What to produce: Each line of the material below should be reproduced exactly.

Dataset extract:
• • • • •
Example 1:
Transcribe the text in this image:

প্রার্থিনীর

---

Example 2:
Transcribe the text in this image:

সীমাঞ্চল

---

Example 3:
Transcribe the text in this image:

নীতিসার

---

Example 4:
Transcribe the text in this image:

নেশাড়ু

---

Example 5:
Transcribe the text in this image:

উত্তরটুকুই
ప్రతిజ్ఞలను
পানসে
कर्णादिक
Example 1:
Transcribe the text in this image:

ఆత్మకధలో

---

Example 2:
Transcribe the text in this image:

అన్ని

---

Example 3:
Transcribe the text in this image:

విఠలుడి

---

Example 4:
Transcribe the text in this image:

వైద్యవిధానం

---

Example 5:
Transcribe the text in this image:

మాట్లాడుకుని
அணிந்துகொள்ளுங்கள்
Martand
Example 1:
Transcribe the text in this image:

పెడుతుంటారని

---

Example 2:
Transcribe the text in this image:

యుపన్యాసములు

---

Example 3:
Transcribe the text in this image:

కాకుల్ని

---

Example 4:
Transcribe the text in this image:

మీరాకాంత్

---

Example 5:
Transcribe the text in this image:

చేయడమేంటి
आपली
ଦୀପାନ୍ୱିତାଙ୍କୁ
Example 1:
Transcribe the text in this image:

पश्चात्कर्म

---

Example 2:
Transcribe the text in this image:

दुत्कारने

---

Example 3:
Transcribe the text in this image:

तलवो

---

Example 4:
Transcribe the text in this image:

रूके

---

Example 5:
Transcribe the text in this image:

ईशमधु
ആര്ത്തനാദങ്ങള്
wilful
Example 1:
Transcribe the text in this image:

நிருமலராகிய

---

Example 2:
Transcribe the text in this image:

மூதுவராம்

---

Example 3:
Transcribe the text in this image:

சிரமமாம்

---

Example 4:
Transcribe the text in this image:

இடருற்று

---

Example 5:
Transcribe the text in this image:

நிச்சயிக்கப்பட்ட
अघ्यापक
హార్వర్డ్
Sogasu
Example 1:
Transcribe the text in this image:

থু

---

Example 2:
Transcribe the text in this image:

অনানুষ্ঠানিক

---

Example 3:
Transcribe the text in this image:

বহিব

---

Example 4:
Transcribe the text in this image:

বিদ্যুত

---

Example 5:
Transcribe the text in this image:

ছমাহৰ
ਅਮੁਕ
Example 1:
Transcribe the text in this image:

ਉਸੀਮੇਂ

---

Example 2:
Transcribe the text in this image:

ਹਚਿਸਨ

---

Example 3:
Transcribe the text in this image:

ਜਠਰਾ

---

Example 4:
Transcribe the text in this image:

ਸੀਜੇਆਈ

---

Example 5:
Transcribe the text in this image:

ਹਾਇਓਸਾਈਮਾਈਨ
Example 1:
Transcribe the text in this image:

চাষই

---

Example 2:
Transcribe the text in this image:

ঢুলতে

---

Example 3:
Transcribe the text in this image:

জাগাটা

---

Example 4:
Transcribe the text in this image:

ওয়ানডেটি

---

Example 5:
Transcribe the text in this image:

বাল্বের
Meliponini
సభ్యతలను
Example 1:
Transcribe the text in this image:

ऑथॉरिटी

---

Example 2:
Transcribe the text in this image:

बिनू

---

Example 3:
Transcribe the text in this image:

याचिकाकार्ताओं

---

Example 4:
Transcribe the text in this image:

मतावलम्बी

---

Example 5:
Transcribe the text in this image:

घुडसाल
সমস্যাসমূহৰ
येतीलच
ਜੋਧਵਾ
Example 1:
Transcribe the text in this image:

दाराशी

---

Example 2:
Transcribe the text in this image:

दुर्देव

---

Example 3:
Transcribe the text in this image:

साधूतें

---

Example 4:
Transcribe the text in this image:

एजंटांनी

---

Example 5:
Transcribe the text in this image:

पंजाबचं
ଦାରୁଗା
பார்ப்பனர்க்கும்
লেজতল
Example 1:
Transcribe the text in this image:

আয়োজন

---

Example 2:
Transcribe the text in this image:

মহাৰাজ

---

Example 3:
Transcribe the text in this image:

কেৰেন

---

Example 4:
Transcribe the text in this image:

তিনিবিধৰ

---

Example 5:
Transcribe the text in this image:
• • • • •
Worked solution:
Example 1:
Transcribe the text in this image:

প্রার্থিনীর

---

Example 2:
Transcribe the text in this image:

সীমাঞ্চল

---

Example 3:
Transcribe the text in this image:

নীতিসার

---

Example 4:
Transcribe the text in this image:

নেশাড়ু

---

Example 5:
Transcribe the text in this image:

উত্তরটুকুই
ప్రతిజ్ఞలను
পানসে
कर्णादिक
Example 1:
Transcribe the text in this image:

ఆత్మకధలో

---

Example 2:
Transcribe the text in this image:

అన్ని

---

Example 3:
Transcribe the text in this image:

విఠలుడి

---

Example 4:
Transcribe the text in this image:

వైద్యవిధానం

---

Example 5:
Transcribe the text in this image:

మాట్లాడుకుని
அணிந்துகொள்ளுங்கள்
Martand
Example 1:
Transcribe the text in this image:

పెడుతుంటారని

---

Example 2:
Transcribe the text in this image:

యుపన్యాసములు

---

Example 3:
Transcribe the text in this image:

కాకుల్ని

---

Example 4:
Transcribe the text in this image:

మీరాకాంత్

---

Example 5:
Transcribe the text in this image:

చేయడమేంటి
आपली
ଦୀପାନ୍ୱିତାଙ୍କୁ
Example 1:
Transcribe the text in this image:

पश्चात्कर्म

---

Example 2:
Transcribe the text in this image:

दुत्कारने

---

Example 3:
Transcribe the text in this image:

तलवो

---

Example 4:
Transcribe the text in this image:

रूके

---

Example 5:
Transcribe the text in this image:

ईशमधु
ആര്ത്തനാദങ്ങള്
wilful
Example 1:
Transcribe the text in this image:

நிருமலராகிய

---

Example 2:
Transcribe the text in this image:

மூதுவராம்

---

Example 3:
Transcribe the text in this image:

சிரமமாம்

---

Example 4:
Transcribe the text in this image:

இடருற்று

---

Example 5:
Transcribe the text in this image:

நிச்சயிக்கப்பட்ட
अघ्यापक
హార్వర్డ్
Sogasu
Example 1:
Transcribe the text in this image:

থু

---

Example 2:
Transcribe the text in this image:

অনানুষ্ঠানিক

---

Example 3:
Transcribe the text in this image:

বহিব

---

Example 4:
Transcribe the text in this image:

বিদ্যুত

---

Example 5:
Transcribe the text in this image:

ছমাহৰ
ਅਮੁਕ
Example 1:
Transcribe the text in this image:

ਉਸੀਮੇਂ

---

Example 2:
Transcribe the text in this image:

ਹਚਿਸਨ

---

Example 3:
Transcribe the text in this image:

ਜਠਰਾ

---

Example 4:
Transcribe the text in this image:

ਸੀਜੇਆਈ

---

Example 5:
Transcribe the text in this image:

ਹਾਇਓਸਾਈਮਾਈਨ
Example 1:
Transcribe the text in this image:

চাষই

---

Example 2:
Transcribe the text in this image:

ঢুলতে

---

Example 3:
Transcribe the text in this image:

জাগাটা

---

Example 4:
Transcribe the text in this image:

ওয়ানডেটি

---

Example 5:
Transcribe the text in this image:

বাল্বের
Meliponini
సభ్యతలను
Example 1:
Transcribe the text in this image:

ऑथॉरिटी

---

Example 2:
Transcribe the text in this image:

बिनू

---

Example 3:
Transcribe the text in this image:

याचिकाकार्ताओं

---

Example 4:
Transcribe the text in this image:

मतावलम्बी

---

Example 5:
Transcribe the text in this image:

घुडसाल
সমস্যাসমূহৰ
येतीलच
ਜੋਧਵਾ
Example 1:
Transcribe the text in this image:

दाराशी

---

Example 2:
Transcribe the text in this image:

दुर्देव

---

Example 3:
Transcribe the text in this image:

साधूतें

---

Example 4:
Transcribe the text in this image:

एजंटांनी

---

Example 5:
Transcribe the text in this image:

पंजाबचं
ଦାରୁଗା
பார்ப்பனர்க்கும்
লেজতল
Example 1:
Transcribe the text in this image:

আয়োজন

---

Example 2:
Transcribe the text in this image:

মহাৰাজ

---

Example 3:
Transcribe the text in this image:

কেৰেন

---

Example 4:
Transcribe the text in this image:

তিনিবিধৰ

---

Example 5:
Transcribe the text in this image:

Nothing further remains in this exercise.